Understanding Identity Through API-CLI
by Sheena Ino
API-CLI Year 5 Fellow
Growing up as a mixed-race kid in San Jose, CA, I was always aware of two things: my “mixed-ness” and that I was part of the umbrella of being Asian. People would always ask not knowing where to place me, “Oh, what are you?” or “Where are you from?” and on cue at an early age I would ramble off “my mom is white and my dad is Japanese.” When I would say this around my Grandma Masako, she would often indirectly say, “We are Okinawan.” I never thought twice about this distinct significance until my first term in college, as a first generation student in Corvallis, OR.

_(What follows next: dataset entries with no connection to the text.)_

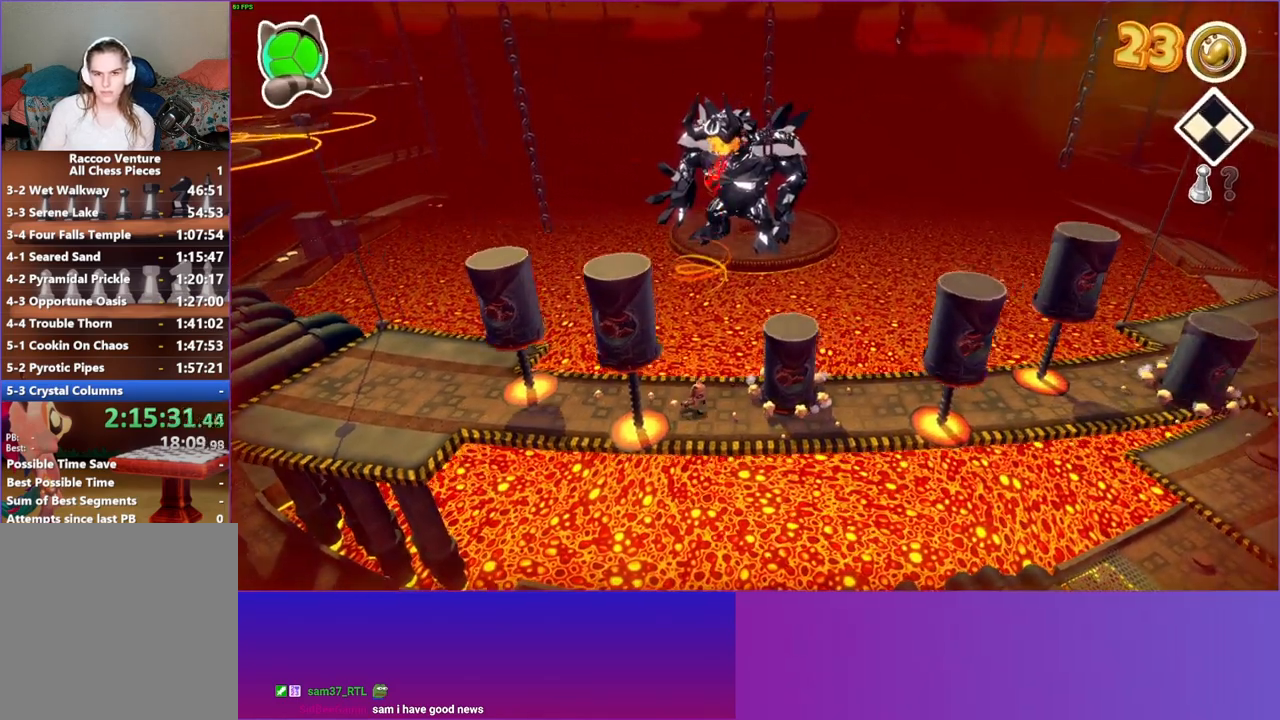
{"buttons": [], "left_stick": "right", "right_stick": "center", "events": [[67, "left_stick", "right"]]}
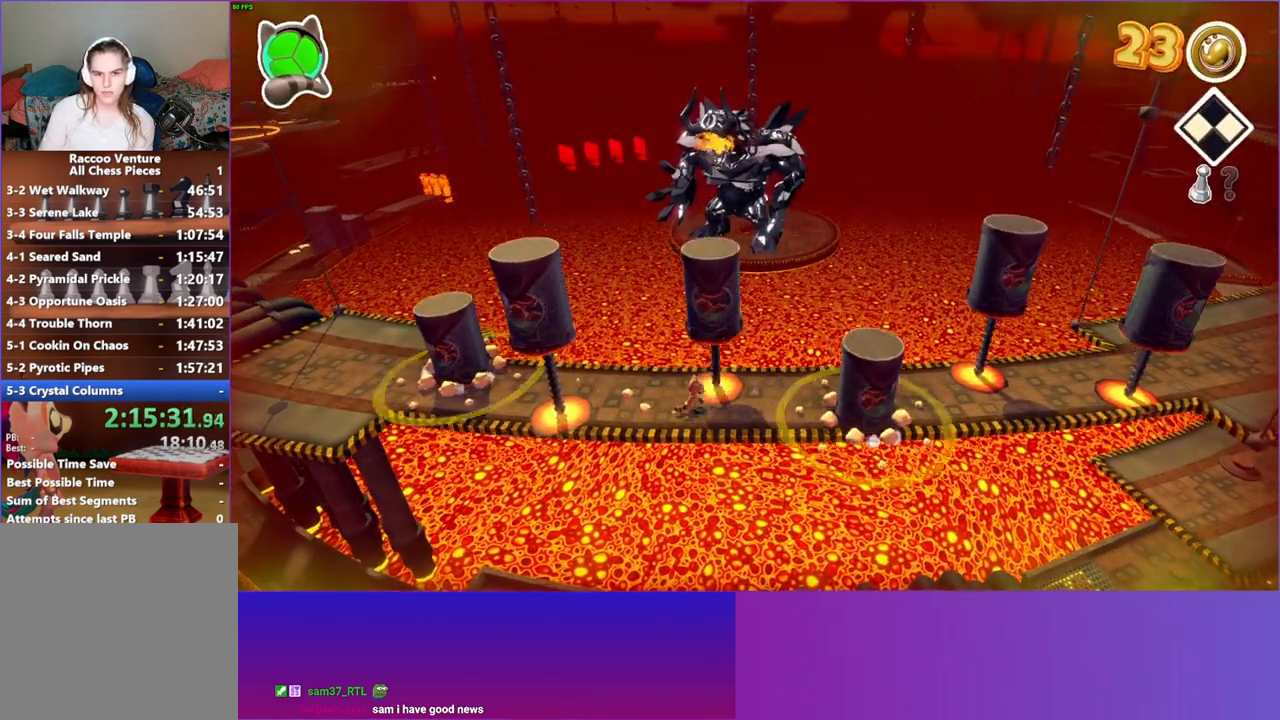
{"buttons": [], "left_stick": "right", "right_stick": "center", "events": []}
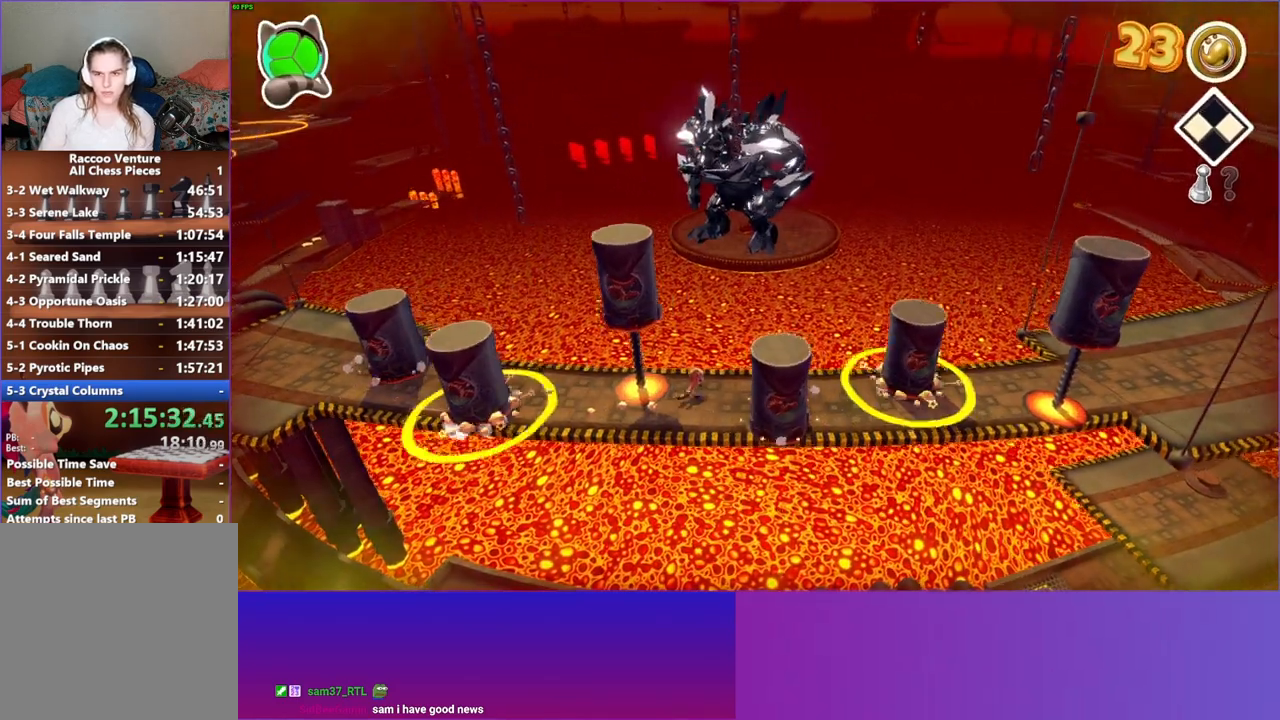
{"buttons": [], "left_stick": "down-right", "right_stick": "center", "events": [[17, "Y", "down"], [133, "Y", "up"], [433, "left_stick", "down-right"]]}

My college success instructor, “Auntie Sandy” had us do a project on where our family was from in the Pacific. I remember feeling so embarrassed telling her that I wasn’t from the pacific-She laughed and told me that I needed to understand my family history. It was there did I embark on
learning the history of my family as Japanese-Americans in internment, my grandma surviving the Battle of Okinawa, and the lived experience of assimilating within the myth of the model minority.
After moving to Portland, I became involved with APANO and was a fellow in the Asian and Pacific Islander Community Leadership Institute (API-CLI) 2017! Being part of API-CLI, with 20 fellows, I learned about the importance of our unique identities and needs as API through the disruption of the model minority rooted in anti-blackness. We worked to de-center Whiteness as a community of APIs through understanding
the urgency of community organizing and legislative advocacy to push areas like ethnic studies in schools. Through this, we acknowledged the importance of community informed ethnic studies in our education system.
Because of college and my API-CLI fellowship, I had the opportunity to begin unlearning my US history courses from elementary. This process of learning about our historical trauma, it has instilled a deep rooted sense of compassion and empathy with our Muslim, Latinx, Black, Native, refugee and immigrant communities out there facing systemic violence today. Through learning about each other’s communities and history, we are able to share understanding. I am so grateful for the APANO community and important work that they do each day.
The API Community Leadership Institute (API-CLI) is a culturally specific leadership development program run by IRCO Asian Family Center in partnership with APANO, and has graduated 87 fellows over five years. API-CLI will not be accepting new fellows in 2017-2018 in order to focus on support for alumni and, pending funding, will be open to new applicants in spring 2018.